Rupert's Land

From Wikipedia, the free encyclopedia

Rupert's Land, showing location of York Factory
Rupert's Land, showing location of York Factory

Rupert's Land was a territory in British North America, consisting of the Hudson Bay drainage basin, most of it now part of modern Canada. It was named after Prince Rupert of the Rhine, nephew of Charles I and the first governor of the Hudson's Bay Company.

In 1670, the Hudson's Bay Company (HBC) was granted a charter by King Charles II, giving it a trading monopoly over the watershed of all rivers and streams flowing into Hudson Bay, thereby making the HBC de facto owners of all of Rupert's Land. This covered an area of 3.9 million km² (1.5 million mi²), over one-third the area of modern-day Canada.

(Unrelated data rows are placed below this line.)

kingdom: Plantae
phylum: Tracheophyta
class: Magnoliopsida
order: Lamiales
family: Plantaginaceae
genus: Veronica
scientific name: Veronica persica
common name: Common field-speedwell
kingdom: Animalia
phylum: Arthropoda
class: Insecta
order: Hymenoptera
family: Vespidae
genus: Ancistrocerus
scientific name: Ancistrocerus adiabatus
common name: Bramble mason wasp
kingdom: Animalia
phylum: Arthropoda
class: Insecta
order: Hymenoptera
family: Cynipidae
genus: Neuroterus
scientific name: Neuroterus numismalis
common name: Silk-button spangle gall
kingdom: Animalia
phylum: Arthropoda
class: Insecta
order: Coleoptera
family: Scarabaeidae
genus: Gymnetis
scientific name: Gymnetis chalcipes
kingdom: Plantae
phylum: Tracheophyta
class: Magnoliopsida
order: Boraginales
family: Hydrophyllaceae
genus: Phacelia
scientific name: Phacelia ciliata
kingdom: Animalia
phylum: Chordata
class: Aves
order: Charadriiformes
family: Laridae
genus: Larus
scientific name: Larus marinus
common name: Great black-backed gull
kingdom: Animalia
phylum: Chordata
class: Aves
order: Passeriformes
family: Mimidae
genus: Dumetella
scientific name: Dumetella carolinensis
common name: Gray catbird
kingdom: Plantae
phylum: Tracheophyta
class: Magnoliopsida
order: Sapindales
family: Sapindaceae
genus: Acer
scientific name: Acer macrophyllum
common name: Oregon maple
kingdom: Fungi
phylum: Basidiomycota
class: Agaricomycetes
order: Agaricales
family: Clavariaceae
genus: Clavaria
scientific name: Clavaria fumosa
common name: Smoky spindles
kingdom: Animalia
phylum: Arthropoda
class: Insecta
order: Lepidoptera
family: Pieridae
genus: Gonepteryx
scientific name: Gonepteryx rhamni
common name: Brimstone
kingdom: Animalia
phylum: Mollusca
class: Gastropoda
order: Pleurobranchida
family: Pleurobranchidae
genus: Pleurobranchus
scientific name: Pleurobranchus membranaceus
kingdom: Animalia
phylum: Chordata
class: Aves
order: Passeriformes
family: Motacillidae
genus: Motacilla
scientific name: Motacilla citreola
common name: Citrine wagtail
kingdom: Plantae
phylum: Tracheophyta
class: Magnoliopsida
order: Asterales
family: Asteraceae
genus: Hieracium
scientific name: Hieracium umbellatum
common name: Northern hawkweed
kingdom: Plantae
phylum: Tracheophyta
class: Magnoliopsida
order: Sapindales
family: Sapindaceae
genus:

In 1821, the North West Company of Montreal and the Hudson's Bay Company merged, with a combined territory that was further extended by a license to the watershed of the Arctic Ocean on the north and the Pacific Ocean on the west.

In 1870 the trade monopoly was abolished and trade in the region was opened to any entrepreneur. The company ceded Rupert's Land and the North-Western Territory to the Dominion of Canada as the Northwest Territories as part of the Rupert's Land Act of 1868.

Rupert's Land is also an ecclesiastical province of the Anglican Church of Canada covering the Canadian Prairies and much of the Canadian Arctic. It is also the name of an Anglican diocese, in Manitoba.